Thursday, April 26, 2018
Tampa Bay Buccaneers

For Bucs, success hinges on offensive line overhaul

TAMPA — When a professional football team goes on the road, know who typically sits in first class?

The offensive linemen.

Got to take care of the big fellas. Everyone knows that an offense is only as good as its offensive line.

"Critical,'' Bucs tackle Anthony Collins said. "Very critical.''

Collins is spot on. NFL teams might be able to get away with having an okay quarterback or so-so receivers. You don't always need an elite running back or even a good defense.

But go out there with a rotten offensive line and see what happens. The losses pile up.

It's fair to say that no group is more important to a football team than the offensive line.

Now for the bad news: It's also fair to say that there is no group on the Bucs with more questions and more concerns than the offensive line.

Frankly, this has a chance to be a debacle.

Gone are mainstays of the past, road graders such as Donald Penn and Davin Joseph.

Carl Nicks, whose career was ruined by MRSA, is gone, too.

So who's left?

Well, Collins was brought in to play the money spot — left tackle. He seems promising, but this is the first time he has gone into a season as a starter.

The other tackle, Demar Dotson, has a shot at being a good one, and he's the senior leader despite being only 28 years old with 33 career starts.

The Bucs picked up former Packer Evan Dietrich-Smith to play center. The Bucs have high hopes, but again, you're talking about a guy who has not played a ton. Last year was his first full season as a starter.

After that, the Bucs truly don't have a clue as to what they have. They can't even tell you who will play guard. Right or left guard. Don't be surprised if the Bucs sift through the waiver wire to find a starter or two.

And let's not even think about what will happen if the Bucs get an injury or two.

But don't expect any panic from coach Lovie Smith.

"We like the prospects,'' Smith said. "We don't have a lot of players at the positions that have started a lot of games. We have young talent at the line. … These preseason games will be so important for those guys. But we have a group of guys working there. We don't have any starting lineups or anything like that right now. But it will continue to clear up for us on who our guards will be."

Yikes, it's not exactly comforting when the head coach can't give you the names of two-fifths of your starting line this close to real games.

"There's time,'' offensive coordinator Jeff Tedford said. "We've been practicing, but now we're getting to go into our preseason games. And game time is when people need to step up. So we're really anxious to see guys step up in the preseason.''

Know what should make Tedford really nervous? Looking at the schedule and seeing the Panthers and Rams in the first two weeks of the regular season. The monsters up front on those teams can make good offensive lines look like crash-test dummies.

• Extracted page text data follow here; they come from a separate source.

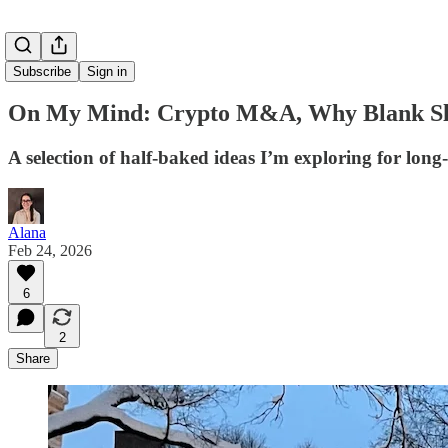
Subscribe
Sign in
On My Mind: Crypto M&A, Why Blank Slate
A selection of half-baked ideas I’m exploring for lo
Alana
Feb 24, 2026
6
2
Share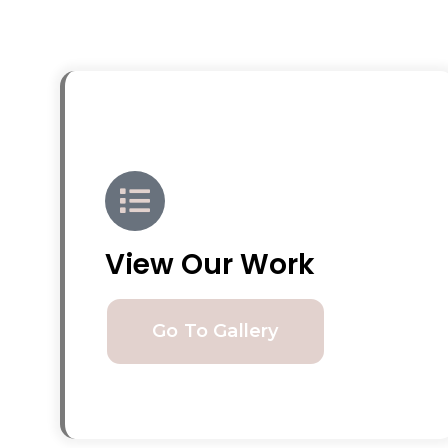
View Our Work
Go To Gallery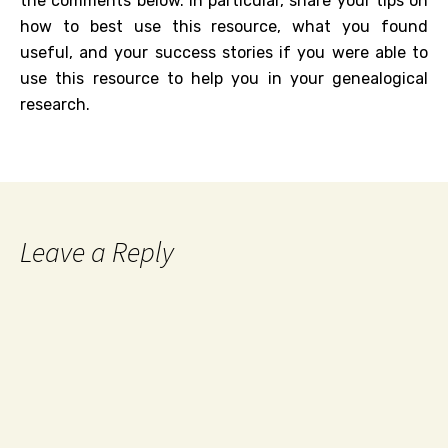
the comments below. In particular, share your tips on
how to best use this resource, what you found
useful, and your success stories if you were able to
use this resource to help you in your genealogical
research.
Leave a Reply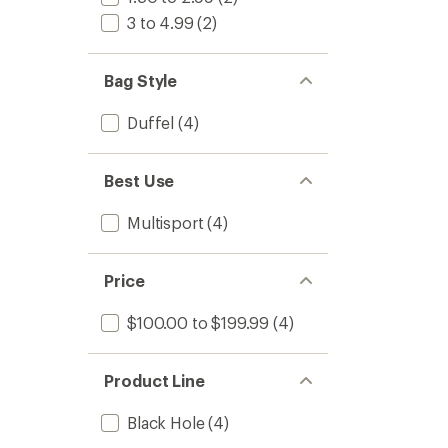
3 to 4.99
(2)
Bag Style
Duffel
(4)
Best Use
Multisport
(4)
Price
$100.00 to $199.99
(4)
Product Line
Black Hole
(4)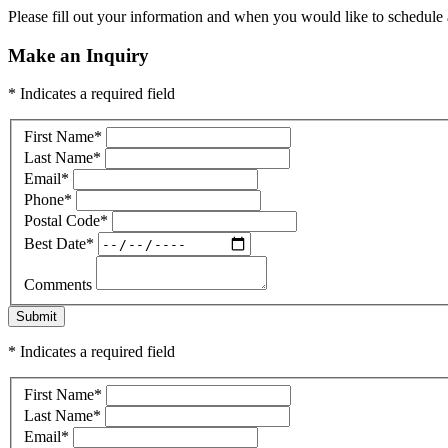
Please fill out your information and when you would like to schedule a
Make an Inquiry
* Indicates a required field
First Name
*
Last Name
*
Email
*
Phone
*
Postal Code
*
Best Date
*
Comments
Submit
* Indicates a required field
First Name
*
Last Name
*
Email
*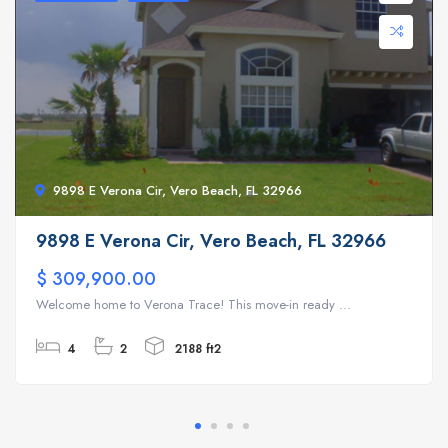
9898 E Verona Cir, Vero Beach, FL 32966
9898 E Verona Cir, Vero Beach, FL 32966
$ 309,900.00
Welcome home to Verona Trace! This move-in ready ...
4
2
2188 ft2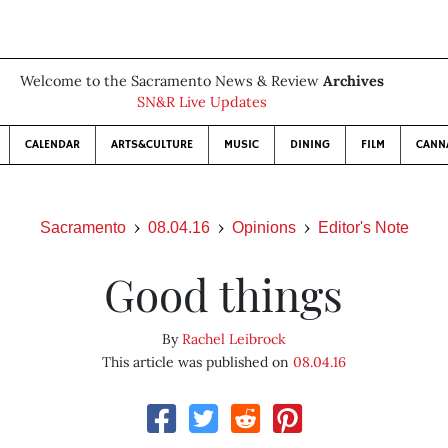
Welcome to the Sacramento News & Review
Archives
SN&R Live Updates
CALENDAR
ARTS&CULTURE
MUSIC
DINING
FILM
CANN
Sacramento
08.04.16
Opinions
Editor's Note
Good things
By
Rachel Leibrock
This article was published on
08.04.16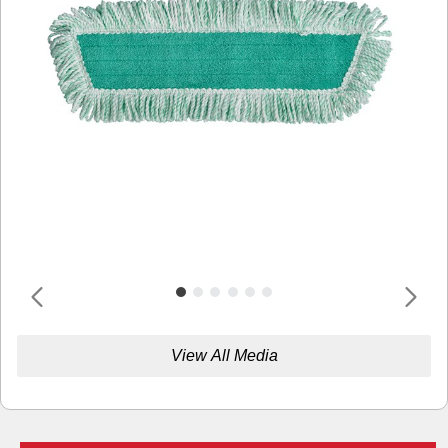
View All Media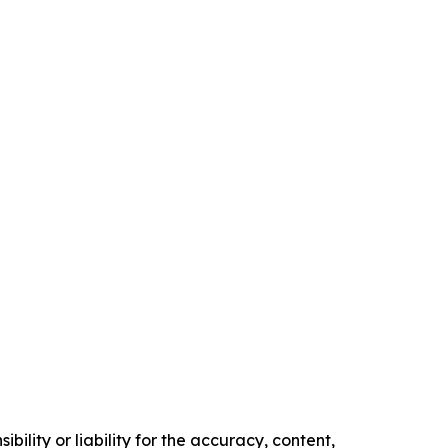
ility or liability for the accuracy, content,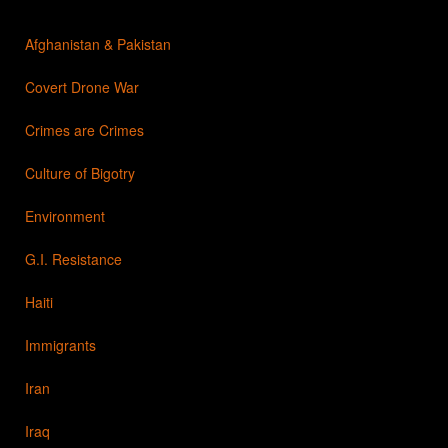
Afghanistan & Pakistan
Covert Drone War
Crimes are Crimes
Culture of Bigotry
Environment
G.I. Resistance
Haiti
Immigrants
Iran
Iraq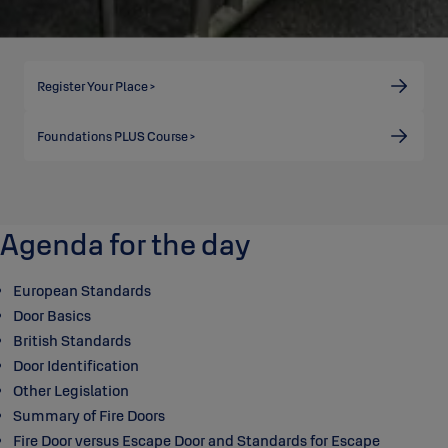
Register Your Place >
Foundations PLUS Course >
Agenda for the day
European Standards
Door Basics
British Standards
Door Identification
Other Legislation
Summary of Fire Doors
Fire Door versus Escape Door and Standards for Escape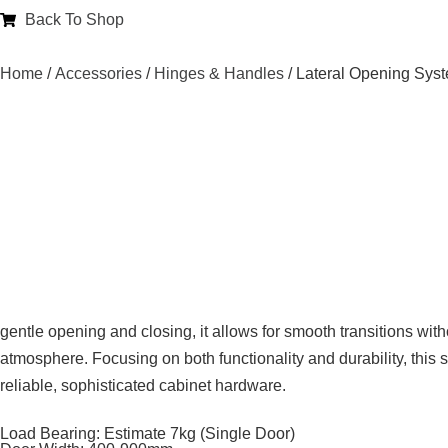
Back To Shop
Home
/
Accessories
/
Hinges & Handles
/ Lateral Opening Sys
gentle opening and closing, it allows for smooth transitions wi
atmosphere. Focusing on both functionality and durability, this sy
reliable, sophisticated cabinet hardware.
Load Bearing: Estimate 7kg (Single Door)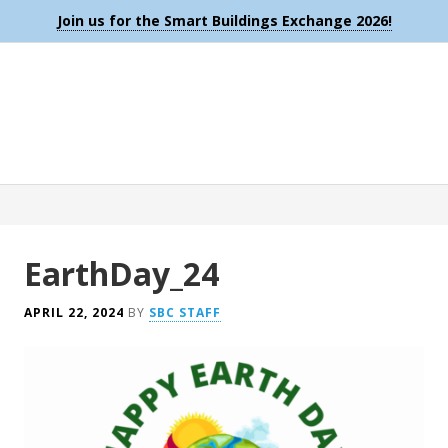
Join us for the Smart Buildings Exchange 2026!
EarthDay_24
APRIL 22, 2024
BY
SBC STAFF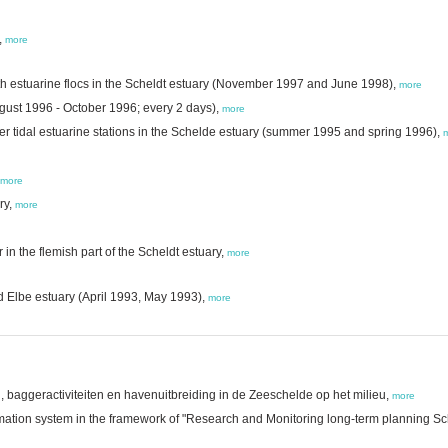
,
more
h estuarine flocs in the Scheldt estuary (November 1997 and June 1998),
more
gust 1996 - October 1996; every 2 days),
more
ter tidal estuarine stations in the Schelde estuary (summer 1995 and spring 1996),
more
ry,
more
n the flemish part of the Scheldt estuary,
more
d Elbe estuary (April 1993, May 1993),
more
baggeractiviteiten en havenuitbreiding in de Zeeschelde op het milieu,
more
ation system in the framework of "Research and Monitoring long-term planning Sch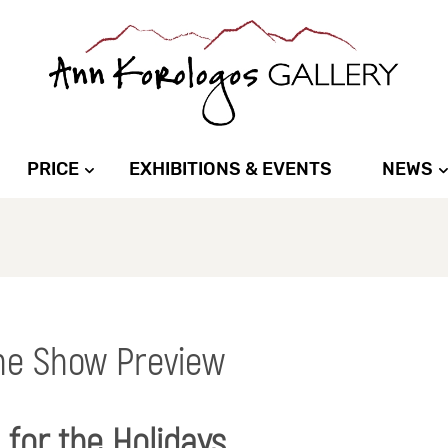
PRICE
EXHIBITIONS & EVENTS
NEWS
ne Show Preview
for the Holidays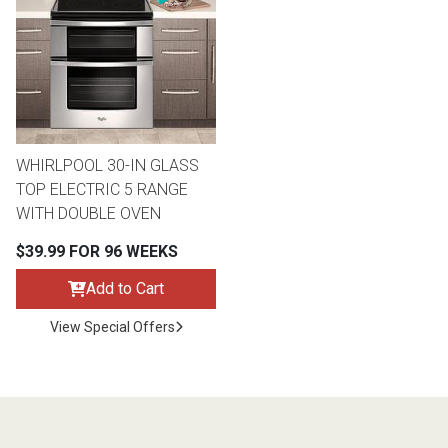
th
n Bundles
th
 Items
WHIRLPOOL 30-IN GLASS
 up
TOP ELECTRIC 5 RANGE
WITH DOUBLE OVEN
BACK
es
$39.99 FOR 96 WEEKS
FURNITURE
Add to Cart
BACK
es
MATTRESSES
Sofas & Loveseats
View Special Offers
BACK
cs
APPLIANCES
Twin
Sofas & Chairs
BACK
ELECTRONICS
Full
Washers & Dryer Sets
Sectionals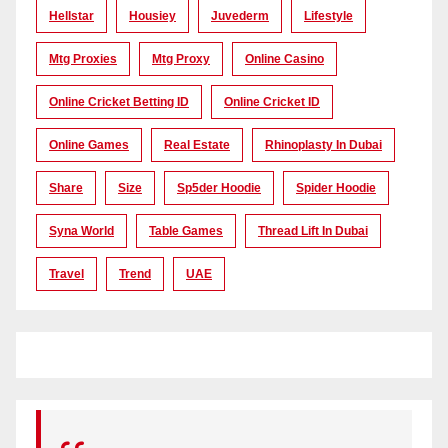
Hellstar
Housiey
Juvederm
Lifestyle
Mtg Proxies
Mtg Proxy
Online Casino
Online Cricket Betting ID
Online Cricket ID
Online Games
Real Estate
Rhinoplasty In Dubai
Share
Size
Sp5der Hoodie
Spider Hoodie
Syna World
Table Games
Thread Lift In Dubai
Travel
Trend
UAE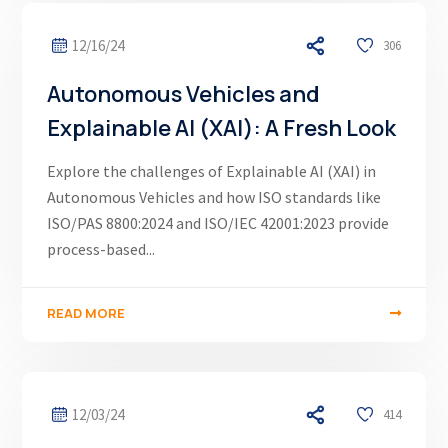
12/16/24
306
Autonomous Vehicles and
Explainable AI (XAI): A Fresh Look
Explore the challenges of Explainable AI (XAI) in
Autonomous Vehicles and how ISO standards like
ISO/PAS 8800:2024 and ISO/IEC 42001:2023 provide
process-based...
READ MORE
12/03/24
414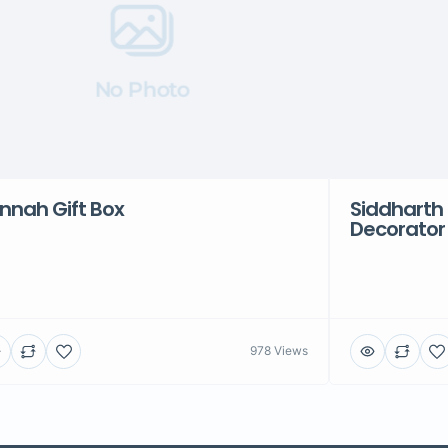
No Photo
nnah Gift Box
Siddharth 
Decorator
978 Views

Imagine what the likes of Greg Hardy, Robert Quinn and Chris Long can do to an inexperienced offensive line with little chemistry that still has to get its act together.

"I don't think you have to play together five years to get that chemistry,'' said Smith, who is fully aware of the opening two games on the schedule.

Still, no one would argue against the importance of offensive line play.

Look at the past two seasons.

In 2012, with Penn leading the way, the Bucs offensive line was actually pretty decent. No surprise that they had the ninth-most yards in the NFL.

Last season, with Nicks out, Joseph a shell of himself after a knee injury and Penn having an awful season, the offensive line was a mess. No surprise, either, that the Bucs were last in total yards.

"I wouldn't say it was a coincidence,'' Dotson said.

Yet as bad as last season was, the Bucs don't have near the amount of experience up front going into this season.

"We lost a good core group of guys,'' Dotson said. "They were the rock of this offensive line for years. And when you lose a core of good guys like that, it puts a dent in this offensive line. I don't think we got the same standards that guys like Davin and Penn used to hold us to. We've got to get back to those standards.''

That's what Dotson, Dietrich-Smith and, especially, Collins have to do.

"It starts with us,'' Collins said. "If we have a bad day, the whole offense has a bad day. We put it on us. … We lose a game, it's on us.''

Maybe you're excited about new quarterback Josh McCown and new weapons such as receiver Mike Evans and running back Charles Sims and tight end Austin Seferian-Jenkins, but if the offensive line isn't straightened out in the next month, the Bucs are going to have major troubles.

"I know the media are going to think what they want to think and say what they want to say,'' Dotson said, "but I think every guy on this offensive line needs to prove themselves on Sunday.''

Forget Sundays. The Bucs need to start figuring this thing out today.